▸ Task prompt: Rename "oneM2M_DAS" to "M2M_AuthServer" everywhere it occurs in the entries below, and reproduce all entries with no other change.
Material provided Block Start
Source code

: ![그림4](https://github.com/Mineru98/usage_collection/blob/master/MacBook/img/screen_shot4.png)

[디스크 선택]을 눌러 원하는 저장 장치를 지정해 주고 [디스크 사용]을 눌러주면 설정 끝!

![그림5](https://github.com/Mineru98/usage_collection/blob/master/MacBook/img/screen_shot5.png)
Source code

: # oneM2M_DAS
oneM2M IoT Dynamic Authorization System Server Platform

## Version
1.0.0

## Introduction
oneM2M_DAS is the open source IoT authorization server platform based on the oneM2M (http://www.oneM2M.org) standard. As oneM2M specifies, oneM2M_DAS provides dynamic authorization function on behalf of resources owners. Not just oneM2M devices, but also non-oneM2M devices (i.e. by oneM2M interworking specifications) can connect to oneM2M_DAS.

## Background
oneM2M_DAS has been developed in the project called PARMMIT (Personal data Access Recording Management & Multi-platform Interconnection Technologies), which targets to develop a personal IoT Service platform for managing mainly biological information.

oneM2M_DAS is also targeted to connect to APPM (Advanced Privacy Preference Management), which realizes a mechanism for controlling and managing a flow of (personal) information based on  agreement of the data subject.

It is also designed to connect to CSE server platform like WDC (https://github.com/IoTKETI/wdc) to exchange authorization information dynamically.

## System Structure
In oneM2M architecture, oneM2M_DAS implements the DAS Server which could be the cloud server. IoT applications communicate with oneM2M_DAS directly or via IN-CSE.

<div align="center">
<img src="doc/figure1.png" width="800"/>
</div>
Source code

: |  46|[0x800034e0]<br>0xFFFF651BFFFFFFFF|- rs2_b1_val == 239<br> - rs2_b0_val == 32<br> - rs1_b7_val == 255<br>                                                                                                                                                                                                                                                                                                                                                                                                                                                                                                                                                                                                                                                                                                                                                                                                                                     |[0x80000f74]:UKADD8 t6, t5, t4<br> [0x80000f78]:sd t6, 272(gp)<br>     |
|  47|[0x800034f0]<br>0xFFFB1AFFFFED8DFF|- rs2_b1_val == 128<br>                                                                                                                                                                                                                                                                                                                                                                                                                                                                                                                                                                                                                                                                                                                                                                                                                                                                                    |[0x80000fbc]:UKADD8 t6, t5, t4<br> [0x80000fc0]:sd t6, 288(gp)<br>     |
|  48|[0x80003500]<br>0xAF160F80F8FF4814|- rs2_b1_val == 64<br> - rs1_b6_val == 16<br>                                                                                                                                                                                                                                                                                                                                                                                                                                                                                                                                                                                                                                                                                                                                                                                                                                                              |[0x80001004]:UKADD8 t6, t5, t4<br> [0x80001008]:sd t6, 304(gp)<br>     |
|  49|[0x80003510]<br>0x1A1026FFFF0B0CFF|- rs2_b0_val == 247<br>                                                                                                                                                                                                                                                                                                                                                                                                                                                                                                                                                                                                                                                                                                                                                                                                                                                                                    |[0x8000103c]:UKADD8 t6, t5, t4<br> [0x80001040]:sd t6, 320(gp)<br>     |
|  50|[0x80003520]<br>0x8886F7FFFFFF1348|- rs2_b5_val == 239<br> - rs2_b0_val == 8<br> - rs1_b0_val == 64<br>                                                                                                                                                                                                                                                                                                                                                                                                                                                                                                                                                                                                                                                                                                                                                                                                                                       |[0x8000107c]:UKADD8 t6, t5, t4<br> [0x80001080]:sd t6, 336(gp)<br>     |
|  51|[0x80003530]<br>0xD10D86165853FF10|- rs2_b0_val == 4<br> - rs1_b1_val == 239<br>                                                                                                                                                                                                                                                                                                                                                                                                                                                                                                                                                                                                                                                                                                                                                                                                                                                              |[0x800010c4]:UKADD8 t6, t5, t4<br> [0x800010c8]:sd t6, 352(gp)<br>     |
Material provided Block End
▸ Response to this exercise:
Source code

: ![그림4](https://github.com/Mineru98/usage_collection/blob/master/MacBook/img/screen_shot4.png)

[디스크 선택]을 눌러 원하는 저장 장치를 지정해 주고 [디스크 사용]을 눌러주면 설정 끝!

![그림5](https://github.com/Mineru98/usage_collection/blob/master/MacBook/img/screen_shot5.png)
Source code

: # M2M_AuthServer
oneM2M IoT Dynamic Authorization System Server Platform

## Version
1.0.0

## Introduction
M2M_AuthServer is the open source IoT authorization server platform based on the oneM2M (http://www.oneM2M.org) standard. As oneM2M specifies, M2M_AuthServer provides dynamic authorization function on behalf of resources owners. Not just oneM2M devices, but also non-oneM2M devices (i.e. by oneM2M interworking specifications) can connect to M2M_AuthServer.

## Background
M2M_AuthServer has been developed in the project called PARMMIT (Personal data Access Recording Management & Multi-platform Interconnection Technologies), which targets to develop a personal IoT Service platform for managing mainly biological information.

M2M_AuthServer is also targeted to connect to APPM (Advanced Privacy Preference Management), which realizes a mechanism for controlling and managing a flow of (personal) information based on  agreement of the data subject.

It is also designed to connect to CSE server platform like WDC (https://github.com/IoTKETI/wdc) to exchange authorization information dynamically.

## System Structure
In oneM2M architecture, M2M_AuthServer implements the DAS Server which could be the cloud server. IoT applications communicate with M2M_AuthServer directly or via IN-CSE.

<div align="center">
<img src="doc/figure1.png" width="800"/>
</div>
Source code

: |  46|[0x800034e0]<br>0xFFFF651BFFFFFFFF|- rs2_b1_val == 239<br> - rs2_b0_val == 32<br> - rs1_b7_val == 255<br>                                                                                                                                                                                                                                                                                                                                                                                                                                                                                                                                                                                                                                                                                                                                                                                                                                     |[0x80000f74]:UKADD8 t6, t5, t4<br> [0x80000f78]:sd t6, 272(gp)<br>     |
|  47|[0x800034f0]<br>0xFFFB1AFFFFED8DFF|- rs2_b1_val == 128<br>                                                                                                                                                                                                                                                                                                                                                                                                                                                                                                                                                                                                                                                                                                                                                                                                                                                                                    |[0x80000fbc]:UKADD8 t6, t5, t4<br> [0x80000fc0]:sd t6, 288(gp)<br>     |
|  48|[0x80003500]<br>0xAF160F80F8FF4814|- rs2_b1_val == 64<br> - rs1_b6_val == 16<br>                                                                                                                                                                                                                                                                                                                                                                                                                                                                                                                                                                                                                                                                                                                                                                                                                                                              |[0x80001004]:UKADD8 t6, t5, t4<br> [0x80001008]:sd t6, 304(gp)<br>     |
|  49|[0x80003510]<br>0x1A1026FFFF0B0CFF|- rs2_b0_val == 247<br>                                                                                                                                                                                                                                                                                                                                                                                                                                                                                                                                                                                                                                                                                                                                                                                                                                                                                    |[0x8000103c]:UKADD8 t6, t5, t4<br> [0x80001040]:sd t6, 320(gp)<br>     |
|  50|[0x80003520]<br>0x8886F7FFFFFF1348|- rs2_b5_val == 239<br> - rs2_b0_val == 8<br> - rs1_b0_val == 64<br>                                                                                                                                                                                                                                                                                                                                                                                                                                                                                                                                                                                                                                                                                                                                                                                                                                       |[0x8000107c]:UKADD8 t6, t5, t4<br> [0x80001080]:sd t6, 336(gp)<br>     |
|  51|[0x80003530]<br>0xD10D86165853FF10|- rs2_b0_val == 4<br> - rs1_b1_val == 239<br>                                                                                                                                                                                                                                                                                                                                                                                                                                                                                                                                                                                                                                                                                                                                                                                                                                                              |[0x800010c4]:UKADD8 t6, t5, t4<br> [0x800010c8]:sd t6, 352(gp)<br>     |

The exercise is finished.